## ABOUT THIS EXERCISE
If a line includes the word "werden", it belongs in the count; state the total for the data below and add nothing.

(Collected data)
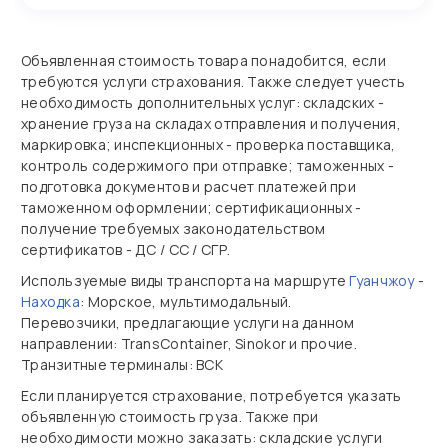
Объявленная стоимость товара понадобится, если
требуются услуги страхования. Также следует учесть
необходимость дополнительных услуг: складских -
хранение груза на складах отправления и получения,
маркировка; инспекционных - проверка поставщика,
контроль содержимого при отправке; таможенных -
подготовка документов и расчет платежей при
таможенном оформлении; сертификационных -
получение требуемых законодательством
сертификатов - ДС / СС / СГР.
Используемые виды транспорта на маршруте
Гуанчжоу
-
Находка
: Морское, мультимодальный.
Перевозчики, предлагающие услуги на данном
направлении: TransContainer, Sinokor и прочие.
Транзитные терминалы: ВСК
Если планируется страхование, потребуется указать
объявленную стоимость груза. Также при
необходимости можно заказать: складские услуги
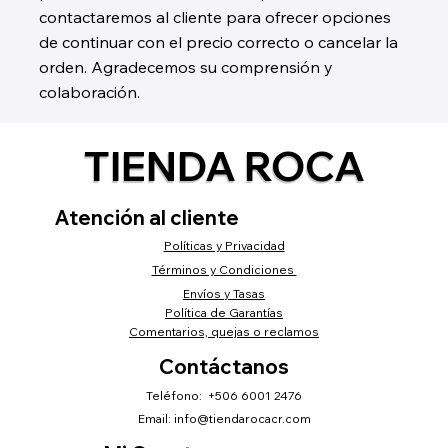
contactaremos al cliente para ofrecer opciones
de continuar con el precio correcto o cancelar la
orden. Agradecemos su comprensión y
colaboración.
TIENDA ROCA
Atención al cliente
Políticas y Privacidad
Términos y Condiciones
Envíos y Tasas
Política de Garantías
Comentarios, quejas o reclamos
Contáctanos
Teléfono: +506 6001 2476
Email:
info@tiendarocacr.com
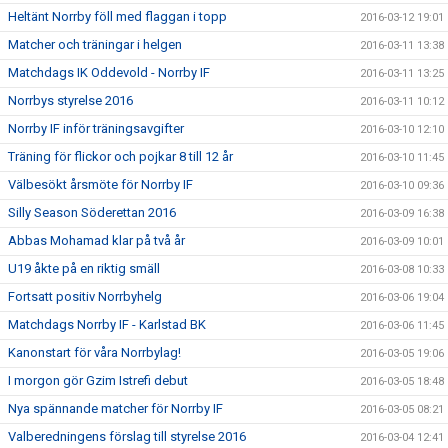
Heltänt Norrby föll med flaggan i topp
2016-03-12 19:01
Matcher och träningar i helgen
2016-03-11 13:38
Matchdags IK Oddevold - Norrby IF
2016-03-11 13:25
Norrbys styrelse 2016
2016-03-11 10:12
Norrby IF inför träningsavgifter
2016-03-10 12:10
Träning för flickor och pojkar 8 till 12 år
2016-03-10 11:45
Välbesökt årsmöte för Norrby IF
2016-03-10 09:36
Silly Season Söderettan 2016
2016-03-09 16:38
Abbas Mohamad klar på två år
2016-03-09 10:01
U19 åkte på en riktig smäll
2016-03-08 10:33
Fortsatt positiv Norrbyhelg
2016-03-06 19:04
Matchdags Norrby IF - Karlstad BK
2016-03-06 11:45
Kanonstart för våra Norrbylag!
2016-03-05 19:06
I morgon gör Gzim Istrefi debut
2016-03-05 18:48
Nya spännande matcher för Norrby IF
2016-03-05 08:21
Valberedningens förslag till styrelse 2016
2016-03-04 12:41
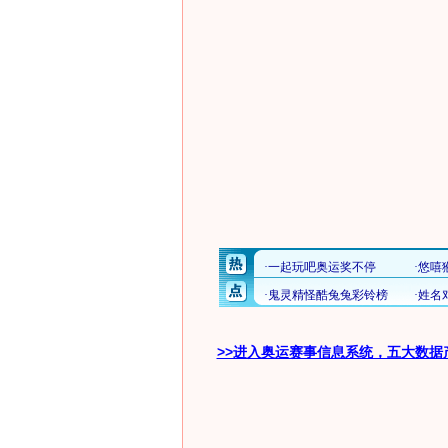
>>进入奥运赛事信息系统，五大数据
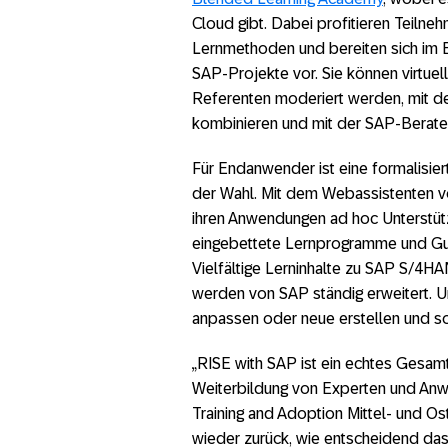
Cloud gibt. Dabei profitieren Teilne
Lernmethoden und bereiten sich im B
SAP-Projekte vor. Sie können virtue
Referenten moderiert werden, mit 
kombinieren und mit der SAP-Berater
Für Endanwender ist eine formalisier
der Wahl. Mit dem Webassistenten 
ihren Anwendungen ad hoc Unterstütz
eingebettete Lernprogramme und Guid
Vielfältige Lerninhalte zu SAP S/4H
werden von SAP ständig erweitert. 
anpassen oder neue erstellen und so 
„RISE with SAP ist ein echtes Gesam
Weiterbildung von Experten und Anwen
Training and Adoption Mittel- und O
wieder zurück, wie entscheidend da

## EXERCISE OUTPUT
2